EXERCISE AIM:
Copy the lines below exactly as they appear, starting with the line that contains "scientific name: Stellaria glauca" and continuing through the last line.
======== RECORDS TO USE
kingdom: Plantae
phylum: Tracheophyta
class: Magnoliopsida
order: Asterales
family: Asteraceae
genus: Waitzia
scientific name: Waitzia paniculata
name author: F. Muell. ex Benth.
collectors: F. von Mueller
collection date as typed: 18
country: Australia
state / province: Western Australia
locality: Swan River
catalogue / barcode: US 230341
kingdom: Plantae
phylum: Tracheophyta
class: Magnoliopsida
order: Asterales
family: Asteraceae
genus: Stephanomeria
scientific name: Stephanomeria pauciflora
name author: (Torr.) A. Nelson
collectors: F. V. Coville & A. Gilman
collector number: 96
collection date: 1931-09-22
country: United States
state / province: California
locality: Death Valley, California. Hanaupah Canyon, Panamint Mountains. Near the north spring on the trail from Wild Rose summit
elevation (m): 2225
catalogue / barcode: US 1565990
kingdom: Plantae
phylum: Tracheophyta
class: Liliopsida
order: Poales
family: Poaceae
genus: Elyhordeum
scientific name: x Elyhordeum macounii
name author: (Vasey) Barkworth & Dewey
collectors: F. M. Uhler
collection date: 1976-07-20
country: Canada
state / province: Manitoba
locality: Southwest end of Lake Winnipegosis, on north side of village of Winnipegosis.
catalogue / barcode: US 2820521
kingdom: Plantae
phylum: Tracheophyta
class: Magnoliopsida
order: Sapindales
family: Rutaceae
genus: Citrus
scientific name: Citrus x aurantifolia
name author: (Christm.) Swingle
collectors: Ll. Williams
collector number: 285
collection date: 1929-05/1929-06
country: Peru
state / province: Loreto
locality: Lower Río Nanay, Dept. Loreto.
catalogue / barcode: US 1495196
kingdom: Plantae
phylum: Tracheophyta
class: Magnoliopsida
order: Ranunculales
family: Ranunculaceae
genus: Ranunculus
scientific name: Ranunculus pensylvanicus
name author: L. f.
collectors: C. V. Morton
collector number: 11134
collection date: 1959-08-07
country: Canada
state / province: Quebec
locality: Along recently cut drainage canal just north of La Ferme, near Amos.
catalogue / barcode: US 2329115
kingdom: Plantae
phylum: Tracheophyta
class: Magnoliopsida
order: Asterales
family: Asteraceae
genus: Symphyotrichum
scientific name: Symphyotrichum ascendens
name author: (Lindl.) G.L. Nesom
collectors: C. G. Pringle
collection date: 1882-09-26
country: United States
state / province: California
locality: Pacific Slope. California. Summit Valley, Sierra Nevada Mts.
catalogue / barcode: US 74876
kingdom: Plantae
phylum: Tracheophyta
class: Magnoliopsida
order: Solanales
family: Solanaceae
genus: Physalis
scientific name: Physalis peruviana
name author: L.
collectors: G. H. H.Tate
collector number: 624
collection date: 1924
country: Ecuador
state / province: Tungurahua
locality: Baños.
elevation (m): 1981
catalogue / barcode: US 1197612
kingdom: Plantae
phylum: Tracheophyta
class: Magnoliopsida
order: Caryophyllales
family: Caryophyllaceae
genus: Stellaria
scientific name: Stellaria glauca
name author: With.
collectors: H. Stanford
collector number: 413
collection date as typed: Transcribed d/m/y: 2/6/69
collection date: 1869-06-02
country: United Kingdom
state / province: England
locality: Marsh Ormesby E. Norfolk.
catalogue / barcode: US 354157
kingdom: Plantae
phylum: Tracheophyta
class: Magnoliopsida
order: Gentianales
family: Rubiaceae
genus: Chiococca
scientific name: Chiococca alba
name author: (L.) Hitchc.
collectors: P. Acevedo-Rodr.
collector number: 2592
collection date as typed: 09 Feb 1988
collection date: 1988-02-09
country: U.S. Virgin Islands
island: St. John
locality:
================
FULL ANSWER:
scientific name: Stellaria glauca
name author: With.
collectors: H. Stanford
collector number: 413
collection date as typed: Transcribed d/m/y: 2/6/69
collection date: 1869-06-02
country: United Kingdom
state / province: England
locality: Marsh Ormesby E. Norfolk.
catalogue / barcode: US 354157
kingdom: Plantae
phylum: Tracheophyta
class: Magnoliopsida
order: Gentianales
family: Rubiaceae
genus: Chiococca
scientific name: Chiococca alba
name author: (L.) Hitchc.
collectors: P. Acevedo-Rodr.
collector number: 2592
collection date as typed: 09 Feb 1988
collection date: 1988-02-09
country: U.S. Virgin Islands
island: St. John
locality:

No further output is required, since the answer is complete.